It’s not an iPhone killer. It’s a standalone, physical-keyboard device designed to be a "second phone" for pure communication. The thesis is radical but grounded in hard data: users are exhausted. With the global "dumbphone" market quietly surging and competitors like Nothing posting 567% year-over-year growth by challenging the status quo, Clicks is capitalizing on a lucrative new demographic: the digital ascetic.
The "Kindle for Communication"
The Clicks Communicator doesn't run Instagram. It doesn't do 4K video editing. It types.
Jeff Gadway, Clicks’ CMO, frames the device not as a downgrade, but as specialized hardware. "Communicator is to a smartphone what a Kindle is to an iPad," says Gadway. "It’s a complementary product that stands on its own, optimized for a specific purpose."
This positioning is savvy. By pricing the device at $199, Clicks avoids a direct brawl with the $1,200 iPhone 17 or Galaxy S25. Instead, they are targeting the "two-phone lifestyle", previously the domain of drug dealers and investment bankers, and rebranding it as a wellness choice for the burnout generation.
Under the Hood: Small Screen, Big Battery
Despite the minimalist philosophy, the hardware defies the "budget" label. The device centers on a compact 4.03-inch AMOLED display, an intentional constraint for focused use, backed by a massive 4,000 mAh silicon-carbon battery that promises marathon endurance. It runs Android 16 with modern essentials like Qi2 wireless charging and a 50MP OIS camera, proving that "disconnecting" doesn't mean capturing low-quality photos. Crucially for the enthusiast crowd, Clicks has resurrected the holy grail of lost features: a 3.5mm headphone jack and expandable MicroSD storage (up to 2TB), signalling that this device respects user utility over industry trends.
The Economics of Nostalgia
The business model relies on high-margin hardware appeal rather than the software services trap. Co-founder Michael Fisher (known on YouTube as MrMobile) argues that the market is starving for tactile utility. "The two-phone lifestyle is becoming more common," Fisher notes. "Some people need a second phone for work... others want to be more intentional."
The "weird tech" sector is having a moment. Nothing, the company founded by Carl Pei, proved that design-led differentiation moves units, selling 100,000 units of its CMF Phone 1 in just three hours. Clicks is drafting behind this slipstream, banking on the idea that hardware feel, the click of a button, is a luxury feature in a touch-screen world.

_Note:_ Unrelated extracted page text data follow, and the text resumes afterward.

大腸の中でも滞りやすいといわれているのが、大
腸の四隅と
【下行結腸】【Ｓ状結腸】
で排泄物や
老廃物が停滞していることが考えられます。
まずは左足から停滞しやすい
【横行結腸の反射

However, the risks are real. The Communicator is a niche device. Unlike a case, which piggybacks on the iPhone's massive install base, a standalone phone requires its own supply chain, carrier certification (or lack thereof), and software support. At $199, margins will be tight, and the company will need substantial volume to recoup R&D costs.
The Clicks Communicator is a gamble on behavioral psychology. It bets that we are willing to pay $199 not for what a phone can do, but for what it won't do.

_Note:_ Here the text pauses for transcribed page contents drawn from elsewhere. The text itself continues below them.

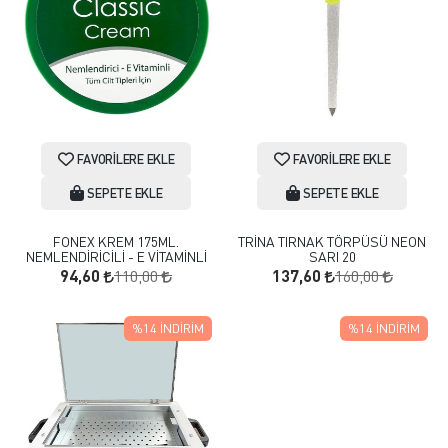
FAVORILERE EKLE
FAVORILERE EKLE
SEPETE EKLE
SEPETE EKLE
FONEX KREM 175ML.
TRİNA TIRNAK TÖRPÜSÜ NEON
NEMLENDİRİCİLİ - E VİTAMİNLİ
SARI 20
110,00
160,00
94,60
137,60
%14
İNDIRIM
%14
İNDIRIM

The initial run will sell out immediately, driven by tech enthusiasts and "digital detox" advocates. However, the true test will come in Q3 2026. If Clicks can convince corporate IT departments that a distraction-free communicator is better for employee productivity than a standard smartphone, they won't just be a niche hardware startup, they'll be the BlackBerry of the 2020s.